When I had to log in again several hours later, I couldn’t quite remember my password. I tried many variations on what I thought was my most recent theme but could not figure it out (so, how does forcing a user to reset his/her password every few months make the site more secure if you allow infinite tries to guess the password?). I opted to go with the forgotten password process. The link sent me to the exact same form (well, an uglier version), so I had to click another forgotten password link and then my security questions came up.
“What was your first elementary school?” or something like that was one of the few that showed. Great, was it “blahblah,” “blahblah elementary,” “blahblah elementary school,” or…? So I ended up learning that you can lock your account by guessing at these questions, but not the actual password…

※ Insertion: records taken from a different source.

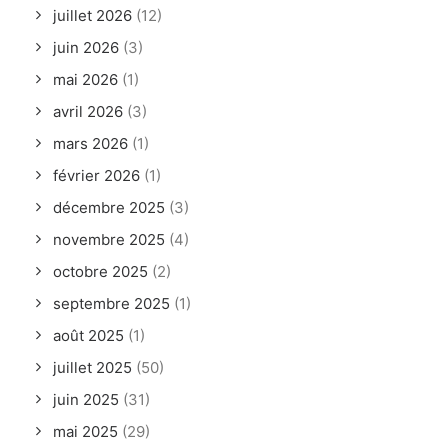
juillet 2026
(12)
juin 2026
(3)
mai 2026
(1)
avril 2026
(3)
mars 2026
(1)
février 2026
(1)
décembre 2025
(3)
novembre 2025
(4)
octobre 2025
(2)
septembre 2025
(1)
août 2025
(1)
juillet 2025
(50)
juin 2025
(31)
mai 2025
(29)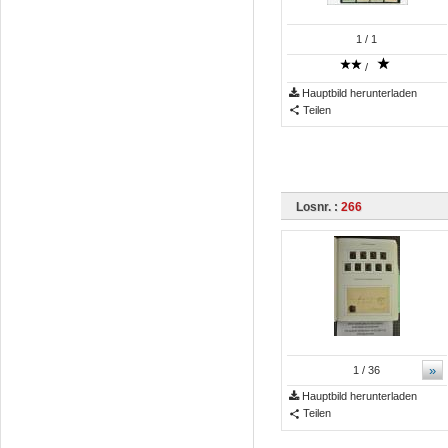
1
/ 1
/
Hauptbild herunterladen
Teilen
Losnr. :
266
»
1
/ 36
Hauptbild herunterladen
Teilen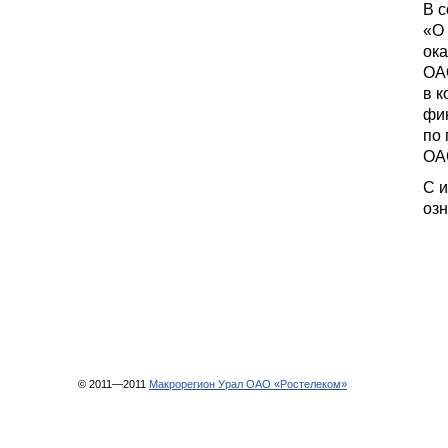
В с
«О 
ока
ОА
в к
фи
по 
ОА
С и
оз
© 2011—2011
Макрорегион Урал ОАО «Ростелеком»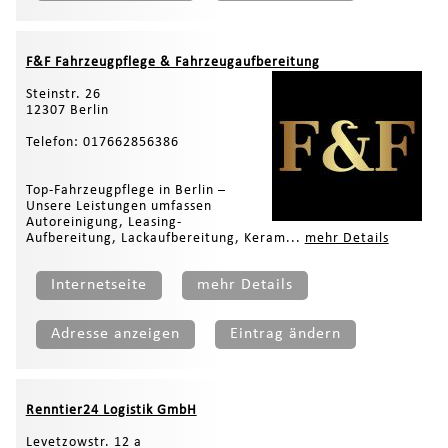
F&F Fahrzeugpflege & Fahrzeugaufbereitung
Steinstr. 26
12307 Berlin
Telefon: 017662856386
Top-Fahrzeugpflege in Berlin –
Unsere Leistungen umfassen
Autoreinigung, Leasing-
Aufbereitung, Lackaufbereitung, Keram...
mehr Details
Internetseite
mehr Details
Adresse anzeigen
Eintrag ändern
Renntier24 Logistik GmbH
Levetzowstr. 12 a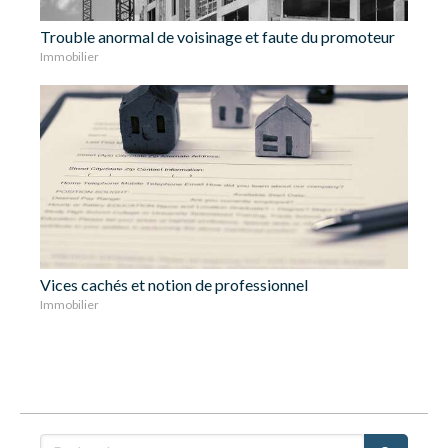
Trouble anormal de voisinage et faute du promoteur
Immobilier
Vices cachés et notion de professionnel
Immobilier
Rechercher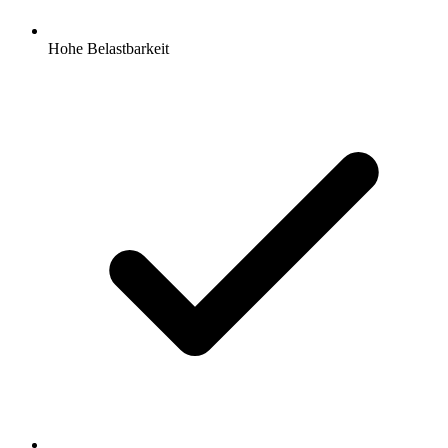
Hohe Belastbarkeit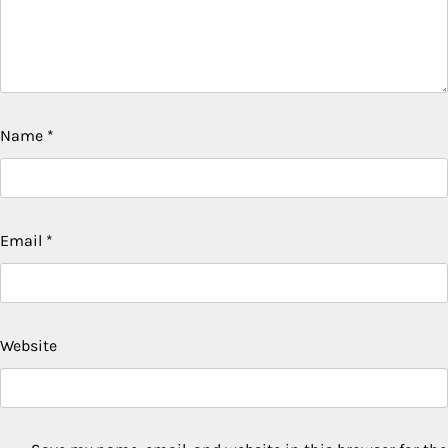
Name
*
Email
*
Website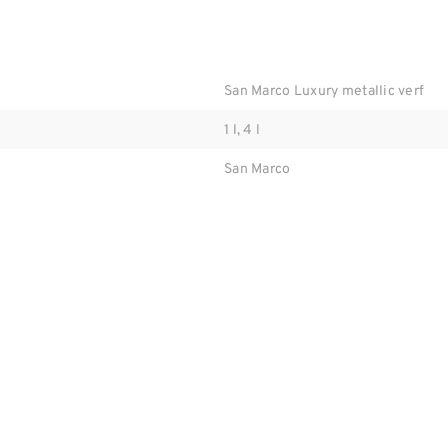
San Marco Luxury metallic verf
1 l, 4 l
San Marco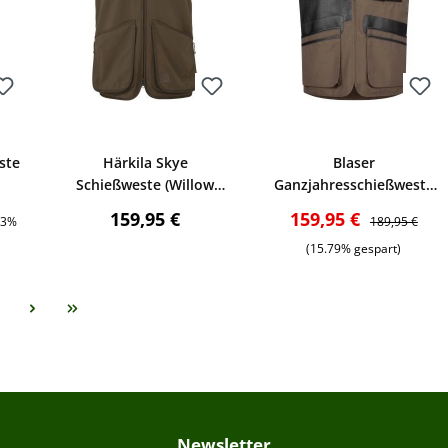
Bewerten
Bewerten
ste
Härkila Skye
Blaser
Schießweste (Willow
Ganzjahresschießweste
green/Shadow brown)
Rechts (brown)
is:
Regulärer Preis:
Verkaufspreis:
Regulärer Prei
159,95 €
159,95 €
23%
189,95 €
(15.79% gespart)
eite
Newsletter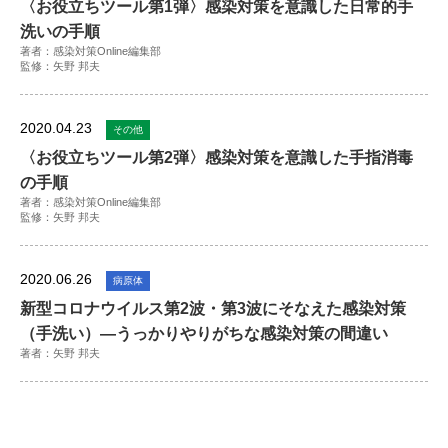
〈お役立ちツール第1弾〉感染対策を意識した日常的手
洗いの手順
著者：感染対策Online編集部
監修：矢野 邦夫
2020.04.23
その他
〈お役立ちツール第2弾〉感染対策を意識した手指消毒
の手順
著者：感染対策Online編集部
監修：矢野 邦夫
2020.06.26
病原体
新型コロナウイルス第2波・第3波にそなえた感染対策
（手洗い）―うっかりやりがちな感染対策の間違い
著者：矢野 邦夫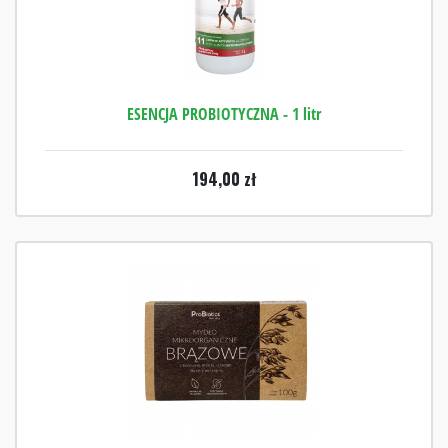
ESENCJA PROBIOTYCZNA - 1 litr
194,00
zł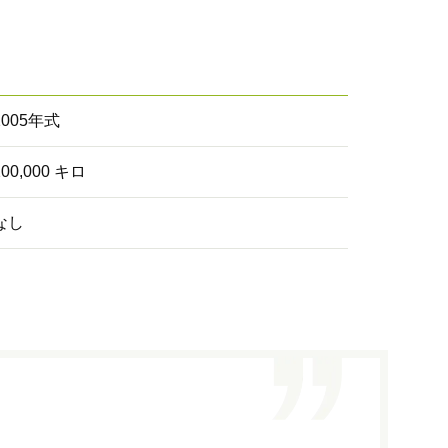
2005年式
200,000 キロ
なし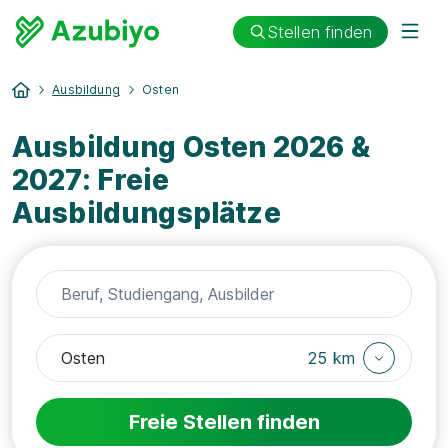
Stellen finden
Ausbildung
Osten
Ausbildung Osten 2026 &
2027: Freie
Ausbildungsplätze
25 km
Freie Stellen finden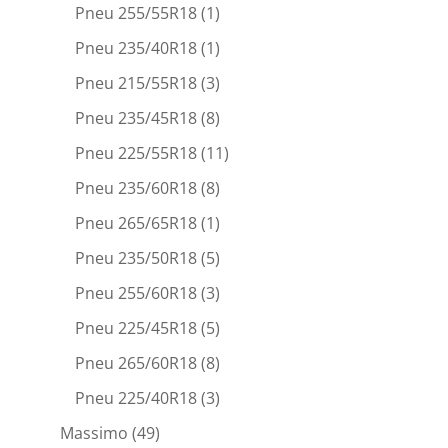
Pneu 255/55R18
(1)
Pneu 235/40R18
(1)
Pneu 215/55R18
(3)
Pneu 235/45R18
(8)
Pneu 225/55R18
(11)
Pneu 235/60R18
(8)
Pneu 265/65R18
(1)
Pneu 235/50R18
(5)
Pneu 255/60R18
(3)
Pneu 225/45R18
(5)
Pneu 265/60R18
(8)
Pneu 225/40R18
(3)
Massimo
(49)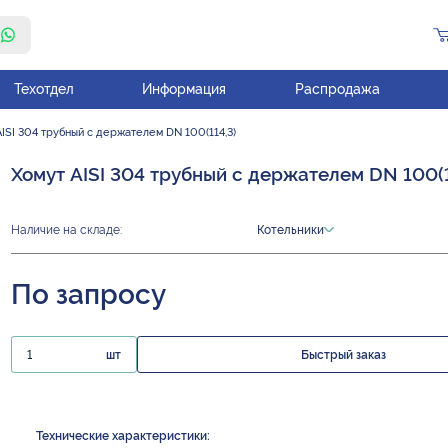
Техотдел
Информация
Распродажа
ISI 304 трубный с держателем DN 100(114,3)
Хомут AISI 304 трубный с держателем DN 100(1
Наличие на складе:
Котельники
По запросу
шт
Быстрый заказ
Технические характеристики: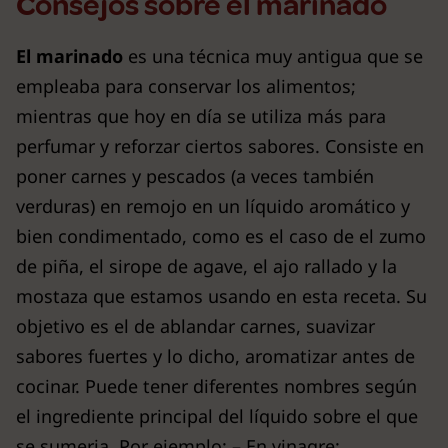
Consejos sobre el marinado
El marinado
es una técnica muy antigua que se
empleaba para conservar los alimentos;
mientras que hoy en día se utiliza más para
perfumar y reforzar ciertos sabores. Consiste en
poner carnes y pescados (a veces también
verduras) en remojo en un líquido aromático y
bien condimentado, como es el caso de el zumo
de piña, el sirope de agave, el ajo rallado y la
mostaza que estamos usando en esta receta. Su
objetivo es el de ablandar carnes, suavizar
sabores fuertes y lo dicho, aromatizar antes de
cocinar. Puede tener diferentes nombres según
el ingrediente principal del líquido sobre el que
se sumerja. Por ejemplo: – En vinagre: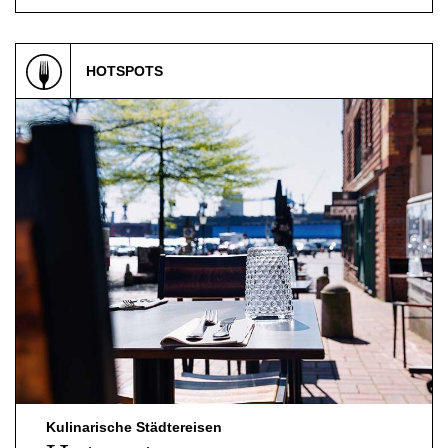
HOTSPOTS
Kulinarische Städtereisen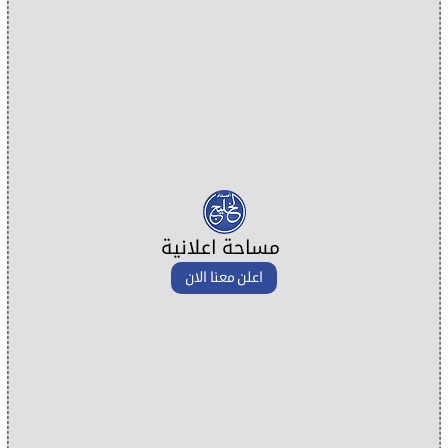
مساحة اعلانية
اعلن معنا الان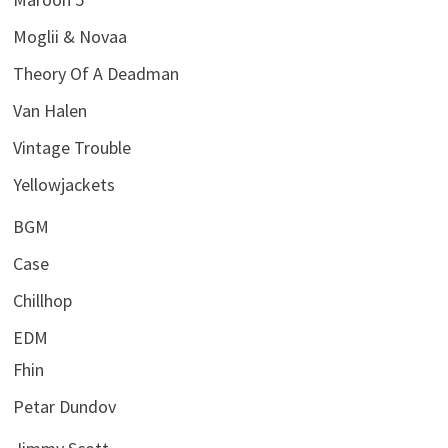
Moglii & Novaa
Theory Of A Deadman
Van Halen
Vintage Trouble
Yellowjackets
BGM
Case
Chillhop
EDM
Fhin
Petar Dundov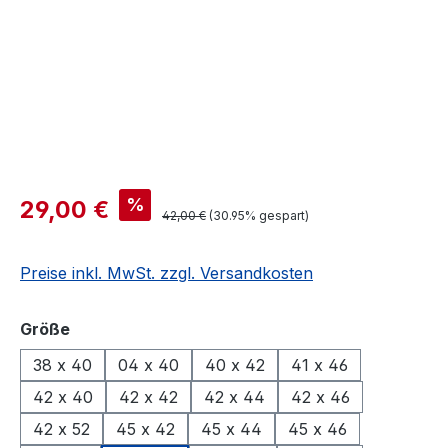
%
29,00 €
42,00 €
(30.95% gespart)
Preise inkl. MwSt. zzgl. Versandkosten
auswählen
Größe
38 x 40
04 x 40
40 x 42
41 x 46
42 x 40
42 x 42
42 x 44
42 x 46
42 x 52
45 x 42
45 x 44
45 x 46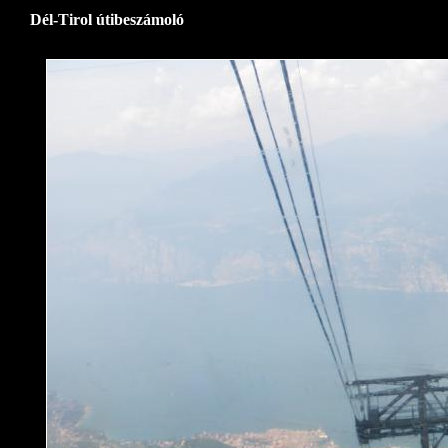
Dél-Tirol útibeszámoló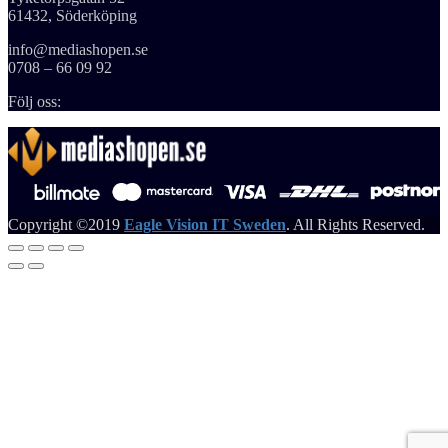
61432, Söderköping
info@mediashopen.se
0708 – 66 09 92
Följ oss:
Copyright ©2019
Eagle Vision IT Sweden
. All Rights Reserved.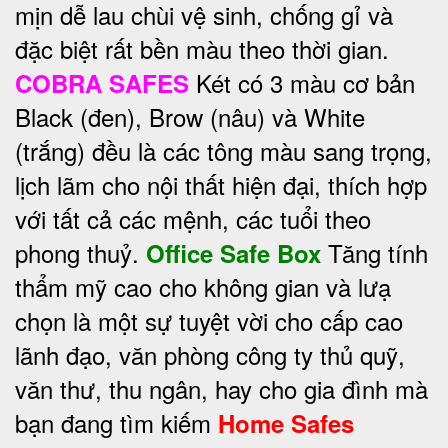
mịn dễ lau chùi vệ sinh, chống gỉ và
đặc biệt rất bền màu theo thời gian.
Két có 3 màu cơ bản
COBRA SAFES
Black (đen), Brow (nâu) và White
(trắng) đều là các tông màu sang trọng,
lịch lãm cho nội thất hiện đại, thích hợp
với tất cả các mệnh, các tuổi theo
phong thuỷ.
Tăng tính
Office Safe Box
thẩm mỹ cao cho không gian và lưạ
chọn là một sự tuyệt vời cho cấp cao
lãnh đạo, văn phòng công ty thủ quỹ,
văn thư, thu ngân, hay cho gia đình mà
bạn đang tìm kiếm
Home Safes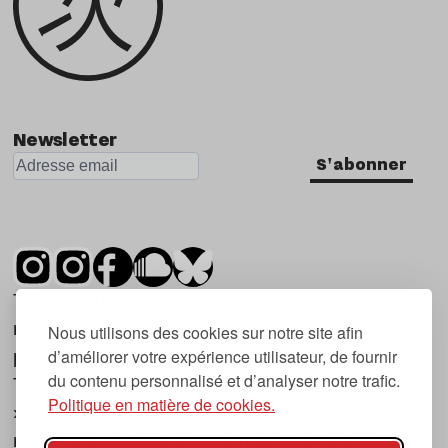
Newsletter
S'abonner
Tsugi est un mensuel indépendant sur la
musique et les nouvelles tendances, dont la
Nous utilisons des cookies sur notre site afin
d’améliorer votre expérience utilisateur, de fournir
première parution date de 2007.
du contenu personnalisé et d’analyser notre trafic.
Tsugi en japonais signifie « prochain », « suivant
Politique en matière de cookies.
», ce qui correspond à la thématique du
magazine, à l’affût des nouvelles tendances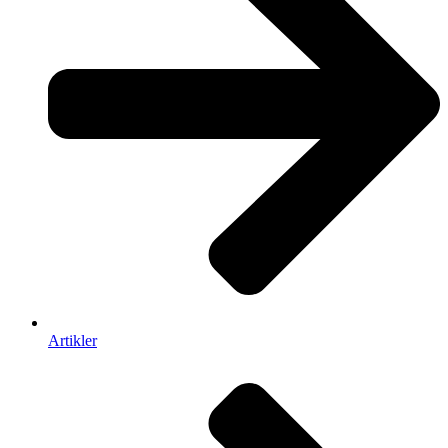
Artikler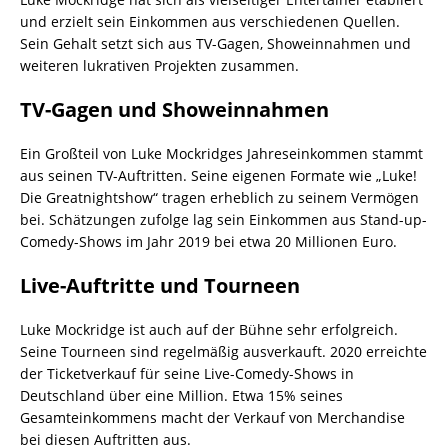
und erzielt sein Einkommen aus verschiedenen Quellen.
Sein Gehalt setzt sich aus TV-Gagen, Showeinnahmen und
weiteren lukrativen Projekten zusammen.
TV-Gagen und Showeinnahmen
Ein Großteil von Luke Mockridges Jahreseinkommen stammt
aus seinen TV-Auftritten. Seine eigenen Formate wie „Luke!
Die Greatnightshow“ tragen erheblich zu seinem Vermögen
bei. Schätzungen zufolge lag sein Einkommen aus Stand-up-
Comedy-Shows im Jahr 2019 bei etwa 20 Millionen Euro.
Live-Auftritte und Tourneen
Luke Mockridge ist auch auf der Bühne sehr erfolgreich.
Seine Tourneen sind regelmäßig ausverkauft. 2020 erreichte
der Ticketverkauf für seine Live-Comedy-Shows in
Deutschland über eine Million. Etwa 15% seines
Gesamteinkommens macht der Verkauf von Merchandise
bei diesen Auftritten aus.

I was curious to see how they would handle a password reset over the phone (can’t exactly just tell anyone what the new password is for an account, shouldn’t really use email to send it since that isn’t secure and those poor souls who actually use the campus email system instead of forwarding it would not even be able to access their email anyway. etc.). The lady asked for my username and then unlocked the account. Then she let me know about this other “secret” method of logging in where you type a keyword instead of your username. That takes you to a screen where you enter the username and your PIN, which is used for another system. It was mildly funny, because the pin is a restricted field of just a few numbers… and I have only had to change my pin one time in the three years I’ve been there…
Funny but my school works in a very similar way. We have this thing called NetID – which is a single login that works for all school services. You use it for the email, for Blackboard, for the online storage, student downloads – hell, you even use it to register your laptop on the wifi network.
How do you change your password? You type in your student id # (which is printed on your student id card) and your 6 digit numeric pin #. The pin is by default set to your date of birth (mmddyy). Yay for security.
Also, some of the school services do not use SSL which means your password is sent in plain text part of the time. :P
Same here, Luke.
Login name is user id. It is not printed on id card, but is used as cn on ldap server, and as uid for most listings (class list, grades, and so on). And password by default is date of birth ddmmyyyy. Can we consider it more secure for using four digit year? :-)
I remember a few years ago having to do maintenance work in a couple of servers for a major phone company. Root pasword for both servers was “changeme”.
[quote post=”2548″]I remember a few years ago having to do maintenance work in a couple of servers for a major phone company. Root pasword for both servers was “changeme”. [/quote]
LOL! Well, at least it was not “password” I guess.